Five sites have been under consideration for the plan to store 160 million barrels of crude oil.

Richton was one of two sites in Mississippi. The Energy Department also examined the Bruinsburg salt dome near the Mississippi River just south of Vicksburg as a possible location. Other possible sites were in Louisiana and Texas.

The Richton site is located on 1,500 acres off Mississippi 42 west of Richton. The site was considered in the late 1970s for storage of nuclear waste and in the early 1990s for petroleum.

The strategic reserve decision was expected earlier this fall, but consideration of the Bruinsburg site set the schedule back, officials said.

There already are about 50 salt domes used for petroleum storage in Mississippi, state officials said.

Under the strategic petroleum reserve plan emergency crude is stored in salt caverns, said David Johnson, DOE project manager for the Richton site, in a September interview.

He said the caverns offer security and are the most affordable means of storage, costing up to 10 times less than tanks and 20 times less than hard-rock mines.

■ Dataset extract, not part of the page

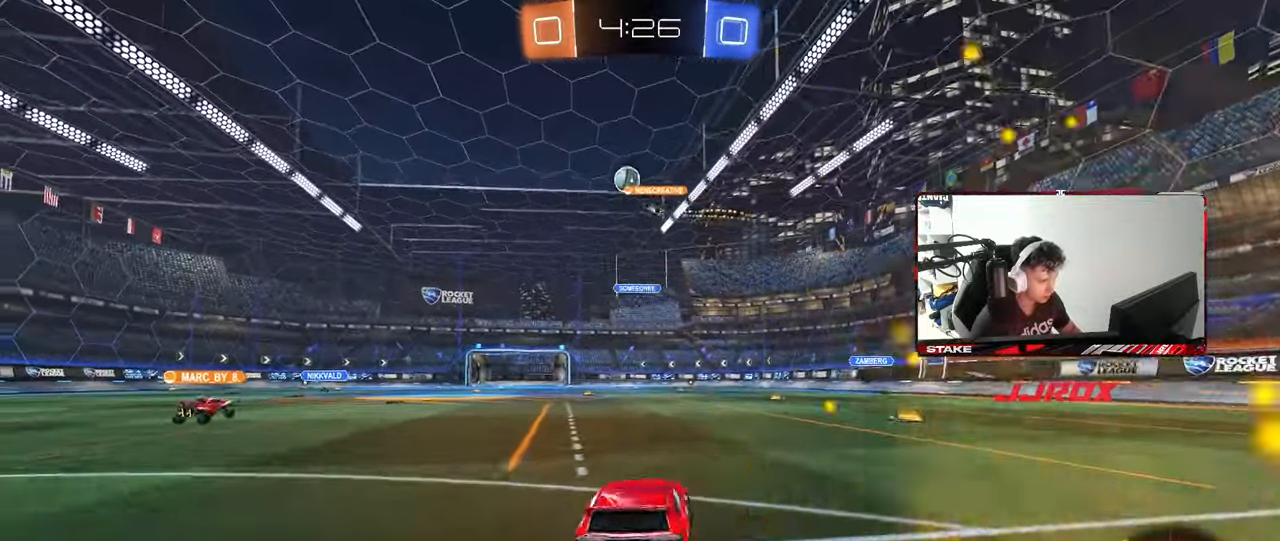
{"keys": ["a", "w"], "mouse": [], "mouse_move": "still", "events": [[400, "d", "up"], [450, "a", "down"]]}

Construction time is estimated at nine to 10 years and two pipelines from Pascagoula will be built.

There is currently 727 million barrels of oil held in the reserve for emergencies, Pickering’s statement said. That’s good for about 60 days should there be a disruption of imports.

As co-chairman of the House Energy and Commerce Committee, Pickering helped pass the Energy Policy Act of 2005 that included an amendment calling for the creation of additional storage facilities.